CPU times: user 196 ms, sys: 244 ms, total: 440 ms
Wall time: 437 ms


zarr.core.Array((150000000,), float64, chunks=(262144,), order=C)
  compression: none; compression_opts: None
  nbytes: 1.1G; nbytes_stored: 1.1G; ratio: 1.0; initialized: 573/573
  store: __builtin__.dict

In the non-compressed case, zarr takes significantly less time than using compression (see below).  That probably means that zarr, contrarily to bcolz, does not store uncompressed data in Blosc containers, so avoiding the penalty of handling small data blocks (which is the case for bcolz, see above). 

In [22]:
# Now, for the compressed case
za = zarr.array(ca, chunks=ca.chunklen, compression='blosc', 
                compression_opts=dict(cname='lz4', clevel=5, shuffle=2))
za

zarr.core.Array((150000000,), float64, chunks=(262144,), order=C)
  compression: blosc; compression_opts: {u'cname': u'lz4', u'shuffle': 2, u'clevel': 5}
  nbytes: 1.1G; nbytes_stored: 245.4M; ratio: 4.7; initialized: 573/573
  store: __builtin__.dict

In [23]:
za2 = zarr.empty_like(za)
za2

zarr.core.Array((150000000,), float64, chunks=(262144,), order=C)
  compression: blosc; compression_opts: {u'cname': u'lz4', u'shuffle': 2, u'clevel': 5}
  nbytes: 1.1G; nbytes_stored: 302; ratio: 3973509.9; initialized: 0/573
  store: __builtin__.dict

In [24]:
%time za2[:] = za
za2

CPU times: user 1.8 s, sys: 96 ms, total: 1.9 s
Wall time: 555 ms


zarr.core.Array((150000000,), float64, chunks=(262144,), order=C)
  compression: blosc; compression_opts: {u'cname': u'lz4', u'shuffle': 2, u'clevel': 5}
  nbytes: 1.1G; nbytes_stored: 245.4M; ratio: 4.7; initialized: 573/573
  store: __builtin__.dict

For the compressed case, zarr takes similar time (more or less, depending on the run) than bcolz when copying, which is the expected thing.
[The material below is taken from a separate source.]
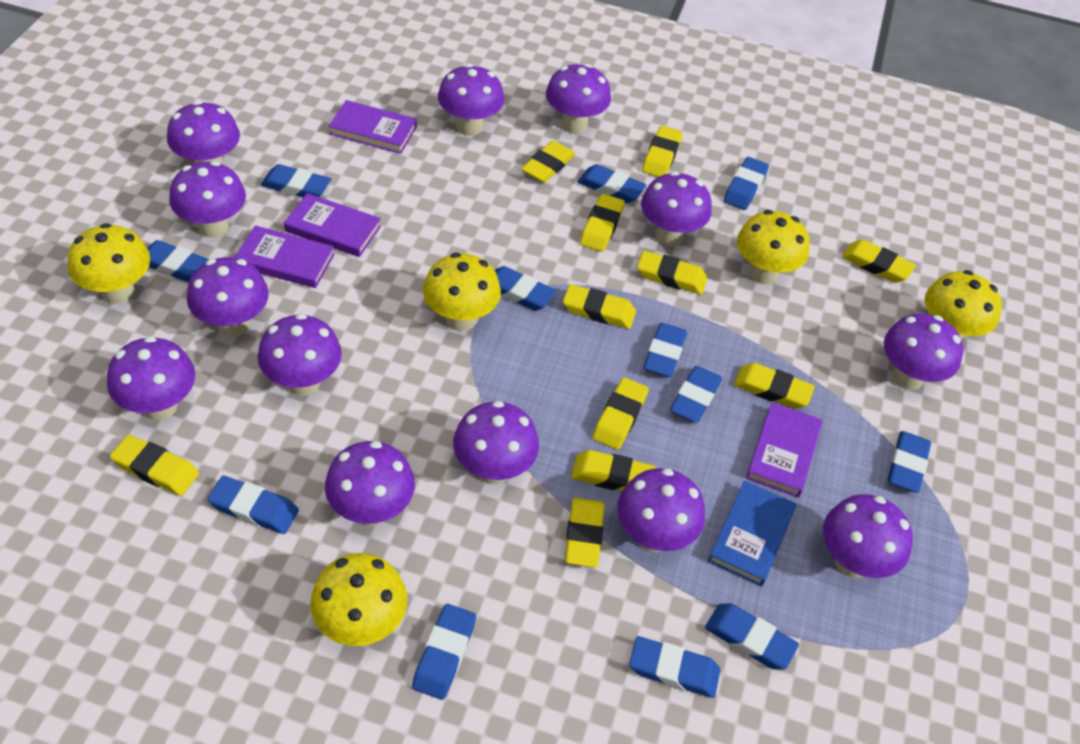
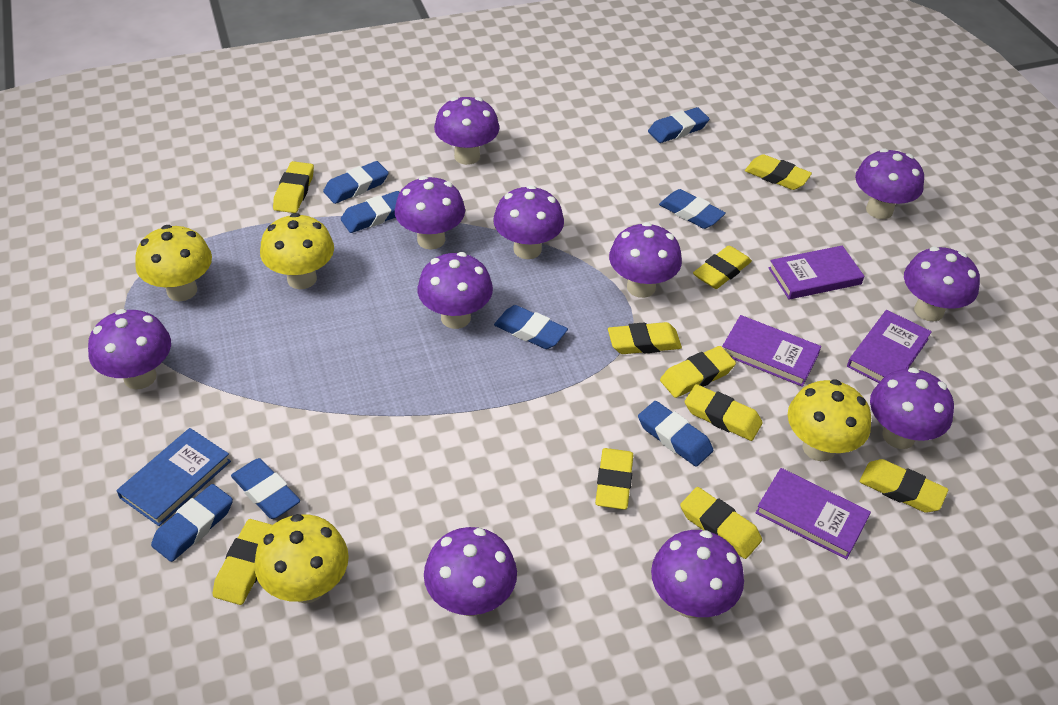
blue eraser: 12 -> 8
purple mushroom: 13 -> 11
yellow eraser: 11 -> 10
yellow mushroom: 5 -> 4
## zarr + dask + compression

In [25]:
profile_dask_copy(za, za2, chunks=za.chunks, lock=True, dt=0.05)

In [26]:
profile_dask_copy(za, za2, chunks=za.chunks, lock=False, dt=0.05)

Here it seems that dask + zarr actually do improve speed over zarr + Blosc internal threads, and the copying times are better than for dask + bcolz.  The latter might be due to the fact that bcolz is not optimized (yet) for `ca2[:] = ca` operations and `ca.copy()` is usually faster.